4.3.4. Naar het oordeel van het hof miskent [X.] in haar betoog dat het bij de uitleg van een schriftelijk beding niet, althans niet in de eerste plaats aankomt op de tekst van dat beding, maar dat aan de hand van de Haviltexnorm moet worden vastgesteld wat partijen zijn overeengekomen, zoals de kantonrechter heeft gedaan. Daarbij is van belang dat het woord ‘gebruik’ geenszins ‘huur’ uitsluit. Huur impliceert gebruik.

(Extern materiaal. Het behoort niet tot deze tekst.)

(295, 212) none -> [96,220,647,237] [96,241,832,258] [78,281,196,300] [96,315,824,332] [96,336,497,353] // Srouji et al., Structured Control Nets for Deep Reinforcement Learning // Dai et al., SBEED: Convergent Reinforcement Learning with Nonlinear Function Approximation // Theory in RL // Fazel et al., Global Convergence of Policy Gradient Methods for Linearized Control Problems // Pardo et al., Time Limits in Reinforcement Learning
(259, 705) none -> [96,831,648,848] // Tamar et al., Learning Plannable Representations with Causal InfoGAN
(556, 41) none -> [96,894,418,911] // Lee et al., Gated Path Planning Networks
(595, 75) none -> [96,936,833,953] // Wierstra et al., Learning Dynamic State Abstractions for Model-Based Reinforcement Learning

4.3.5. Het standpunt van [X.] steunt op de gedachte dat aan het opnemen van het woord ‘gebruik’ in de tekst, en niet het woord ‘huur’, een bepaalde, onderscheidende betekenis moet worden toegekend. Voor dit standpunt worden, behalve aan de tekst van de contracten, geen argumenten ter ondersteuning aangevoerd als bedoeld in de Haviltexmaatstaf. In het bijzonder wordt niet aangevoerd dat de kwestie onderwerp heeft uitgemaakt van de onderhandelingen van partijen. Bijgevolg komt het aan op hetgeen redelijkerwijs mocht worden verwacht met betrekking tot de status van het voorterrein. De verwachting bij degene die een benzinestation huurt is zonder meer, het tegendeel wordt terecht niet gesteld, dat niet alleen de winkel en het pompeiland wordt gehuurd, maar tevens het omliggende terrein dat dient voor het aan- en uitrijden en voor het parkeren ten behoeve van een bezoek aan het afrekenpunt, de shop en overige faciliteiten (water en luchtpomp). Deze verwachting wordt bovendien ingegeven door de (huur)bescherming die de wet aan een huurder verleend. Het zal voor degene die een huurovereenkomst met betrekking tot een benzinestation aangaat in het algemeen niet aanvaardbaar zijn om de shop te huren zonder voorterrein als hier aan de orde.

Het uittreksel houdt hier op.